== TASK OBJECTIVE ==
Would you filter the listing below so that only lines with the word "open" remain?

[[ SUPPLIED MATERIAL, beginning ]]

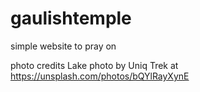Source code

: # gaulishtemple
simple website to pray on

photo credits
Lake photo by Uniq Trek at https://unsplash.com/photos/bQYlRayXynE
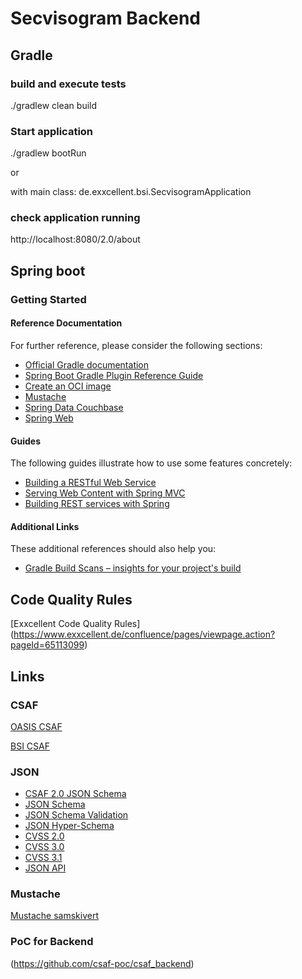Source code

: # Secvisogram Backend

## Gradle

### build and execute tests

./gradlew clean build

### Start application

./gradlew bootRun

or 

with main class: de.exxcellent.bsi.SecvisogramApplication

### check application running

http://localhost:8080/2.0/about


## Spring boot

### Getting Started

#### Reference Documentation
For further reference, please consider the following sections:

* [Official Gradle documentation](https://docs.gradle.org)
* [Spring Boot Gradle Plugin Reference Guide](https://docs.spring.io/spring-boot/docs/2.6.2/gradle-plugin/reference/html/)
* [Create an OCI image](https://docs.spring.io/spring-boot/docs/2.6.2/gradle-plugin/reference/html/#build-image)
* [Mustache](https://docs.spring.io/spring-boot/docs/2.6.2/reference/htmlsingle/#boot-features-spring-mvc-template-engines)
* [Spring Data Couchbase](https://docs.spring.io/spring-boot/docs/2.6.2/reference/htmlsingle/#boot-features-couchbase)
* [Spring Web](https://docs.spring.io/spring-boot/docs/2.6.2/reference/htmlsingle/#boot-features-developing-web-applications)

#### Guides
The following guides illustrate how to use some features concretely:

* [Building a RESTful Web Service](https://spring.io/guides/gs/rest-service/)
* [Serving Web Content with Spring MVC](https://spring.io/guides/gs/serving-web-content/)
* [Building REST services with Spring](https://spring.io/guides/tutorials/bookmarks/)

#### Additional Links
These additional references should also help you:

* [Gradle Build Scans – insights for your project's build](https://scans.gradle.com#gradle)


## Code Quality Rules

[Exxcellent Code Quality Rules] (https://www.exxcellent.de/confluence/pages/viewpage.action?pageId=65113099)


## Links

### CSAF 
[OASIS CSAF](https://oasis-open.github.io/csaf-documentation/)

[BSI CSAF](https://www.bsi.bund.de/DE/Themen/Unternehmen-und-Organisationen/Informationen-und-Empfehlungen/Empfehlungen-nach-Angriffszielen/Industrielle-Steuerungs-und-Automatisierungssysteme/CSAF/CSAF_node.html)

### JSON
- [CSAF 2.0 JSON Schema](https://docs.oasis-open.org/csaf/csaf/v2.0/csaf_json_schema.json)
- [JSON Schema](https://json-schema.org/draft/2019-09/json-schema-core.html)
- [JSON Schema Validation](https://json-schema.org/draft/2019-09/json-schema-validation.html)
- [JSON Hyper-Schema](https://json-schema.org/draft/2019-09/json-schema-hypermedia.html)
- [CVSS 2.0](https://www.first.org/cvss/cvss-v2.0.json)
- [CVSS 3.0](https://www.first.org/cvss/cvss-v3.0.json)
- [CVSS 3.1](https://www.first.org/cvss/cvss-v3.1.json)
- [JSON API](https://jsonapi.org/)


### Mustache

[Mustache samskivert](https://github.com/samskivert/jmustache)


### PoC for Backend

(https://github.com/csaf-poc/csaf_backend)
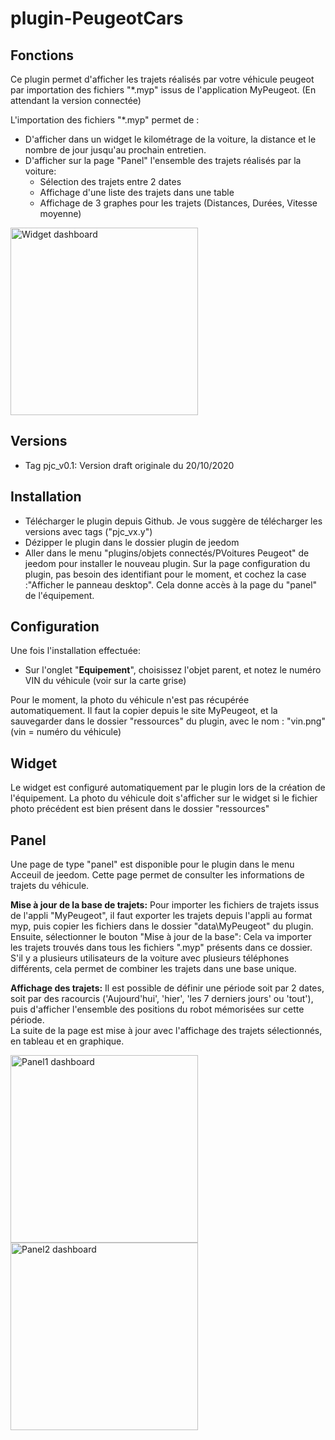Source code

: # plugin-PeugeotCars

## Fonctions

Ce plugin permet d'afficher les trajets réalisés par votre véhicule peugeot par importation des fichiers "*.myp" issus de l'application MyPeugeot.
(En attendant la version connectée)

L'importation des fichiers "*.myp" permet de :
* D'afficher dans un widget le kilométrage de la voiture, la distance et le nombre de jour jusqu'au prochain entretien.
* D'afficher sur la page "Panel" l'ensemble des trajets réalisés par la voiture:
  * Sélection des trajets entre 2 dates
  * Affichage d'une liste des trajets dans une table
  * Affichage de 3 graphes pour les trajets (Distances, Durées, Vitesse moyenne)

<p align="left">
  <img src="../master/doc/images/widget.png" width="300" title="Widget dashboard">
</p>

## Versions
* Tag pjc_v0.1: Version draft originale du 20/10/2020


## Installation
* Télécharger le plugin depuis Github. Je vous suggère de télécharger les versions avec tags ("pjc_vx.y")
* Dézipper le plugin dans le dossier plugin de jeedom
* Aller dans le menu "plugins/objets connectés/PVoitures Peugeot" de jeedom pour installer le nouveau plugin.
Sur la page configuration du plugin, pas besoin des identifiant pour le moment, et cochez la case :"Afficher le panneau desktop". Cela donne accès à la page du "panel" de l'équipement.

## Configuration
Une fois l'installation effectuée:
* Sur l'onglet "**Equipement**", choisissez l'objet parent, et notez le numéro VIN du véhicule (voir sur la carte grise)

Pour le moment, la photo du véhicule n'est pas récupérée automatiquement.
Il faut la copier depuis le site MyPeugeot, et la sauvegarder dans le dossier "ressources" du plugin, avec le nom : "vin.png" (vin = numéro du véhicule)

## Widget
Le widget est configuré automatiquement par le plugin lors de la création de l'équipement.
La photo du véhicule doit s'afficher sur le widget si le fichier photo précédent est bien présent dans le dossier "ressources"

## Panel
Une page de type "panel" est disponible pour le plugin dans le menu Acceuil de jeedom.
Cette page permet de consulter les informations de trajets du véhicule.

**Mise à jour de la base de trajets:**
Pour importer les fichiers de trajets issus de l'appli "MyPeugeot", il faut exporter les trajets depuis l'appli au format myp, puis copier les fichiers dans le dossier "data\MyPeugeot" du plugin.
Ensuite, sélectionner le bouton "Mise à jour de la base": Cela va importer les trajets trouvés dans tous les fichiers ".myp" présents dans ce dossier.
S'il y a plusieurs utilisateurs de la voiture avec plusieurs téléphones différents, cela permet de combiner les trajets dans une base unique.

**Affichage des trajets:**
Il est possible de définir une période soit par 2 dates, soit par des racourcis ('Aujourd'hui', 'hier', 'les 7 derniers jours' ou 'tout'), puis d'afficher l'ensemble des positions du robot mémorisées sur cette période. <br>
La suite de la page est mise à jour avec l'affichage des trajets sélectionnés, en tableau et en graphique.

<p align="left">
  <img src="../master/doc/images/panel1.png" width="300" title="Panel1 dashboard">
  <img src="../master/doc/images/panel2.png" width="300" title="Panel2 dashboard">
</p>
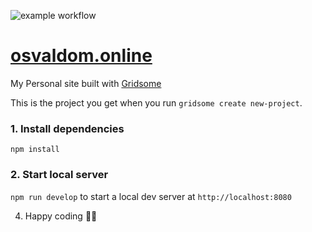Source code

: ![example workflow](https://github.com/osvaldom/osvaldom.github.io/actions/workflows/gridsome-build.yml/badge.svg)

# [osvaldom.online](https://osvaldom.online/)

My Personal site built with [Gridsome](https://gridsome.org/)

This is the project you get when you run `gridsome create new-project`.

### 1. Install dependencies

`npm install`

### 2. Start local server
`npm run develop` to start a local dev server at `http://localhost:8080`


4. Happy coding 🎉🙌
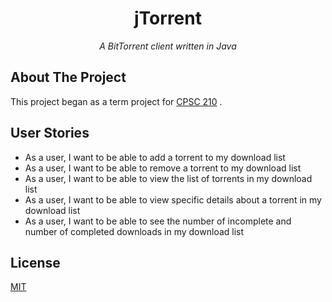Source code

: <h1 align=center>jTorrent</h1>
<p align=center><i>A BitTorrent client written in Java</i></p>

## About The Project

This project began as a term project for [CPSC 210](https://pages.github.students.cs.ubc.ca/cpsc210-2019w-t2/Course-Outline/schedule.html) . 

## User Stories

- As a user, I want to be able to add a torrent to my download list
- As a user, I want to be able to remove a torrent to my download list
- As a user, I want to be able to view the list of torrents in my download list
- As a user, I want to be able to view specific details about a torrent in my download list
- As a user, I want to be able to see the number of incomplete and number of completed downloads in my download list

## License
[MIT](https://choosealicense.com/licenses/mit/)
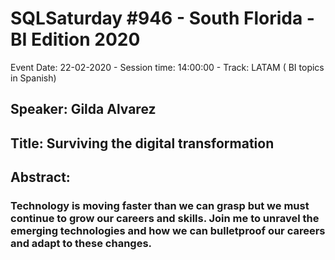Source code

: # SQLSaturday #946 - South Florida - BI Edition 2020
Event Date: 22-02-2020 - Session time: 14:00:00 - Track: LATAM ( BI topics in Spanish)
## Speaker: Gilda Alvarez
## Title: Surviving the digital transformation
## Abstract:
### Technology is moving faster than we can grasp but we must continue to grow our careers and skills. Join me to unravel the emerging technologies and how we can bulletproof our careers and adapt to these changes.
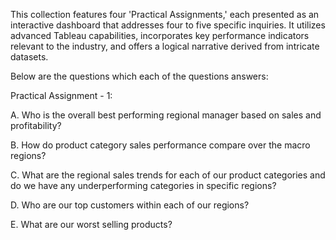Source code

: This collection features four 'Practical Assignments,' each presented as an interactive dashboard that addresses four to five specific inquiries. It utilizes advanced Tableau capabilities, incorporates key performance indicators relevant to the industry, and offers a logical narrative derived from intricate datasets.

Below are the questions which each of the questions answers:

Practical Assignment - 1:

A. Who is the overall best performing regional manager based on sales and profitability?

B. How do product category sales performance compare over the macro regions?

C. What are the regional sales trends for each of our product categories and do we have any underperforming categories in specific regions?

D. Who are our top customers within each of our regions?

E. What are our worst selling products?
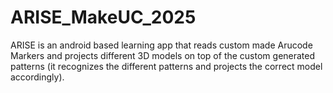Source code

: # ARISE_MakeUC_2025
ARISE is an android based learning app that reads custom made Arucode Markers and projects different 3D models on top of the custom generated patterns (it recognizes the different patterns and projects the correct model accordingly).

[[ SUPPLIED MATERIAL, end ]]

== ANSWER AREA ==
[OASIS CSAF](https://oasis-open.github.io/csaf-documentation/)
- [CSAF 2.0 JSON Schema](https://docs.oasis-open.org/csaf/csaf/v2.0/csaf_json_schema.json)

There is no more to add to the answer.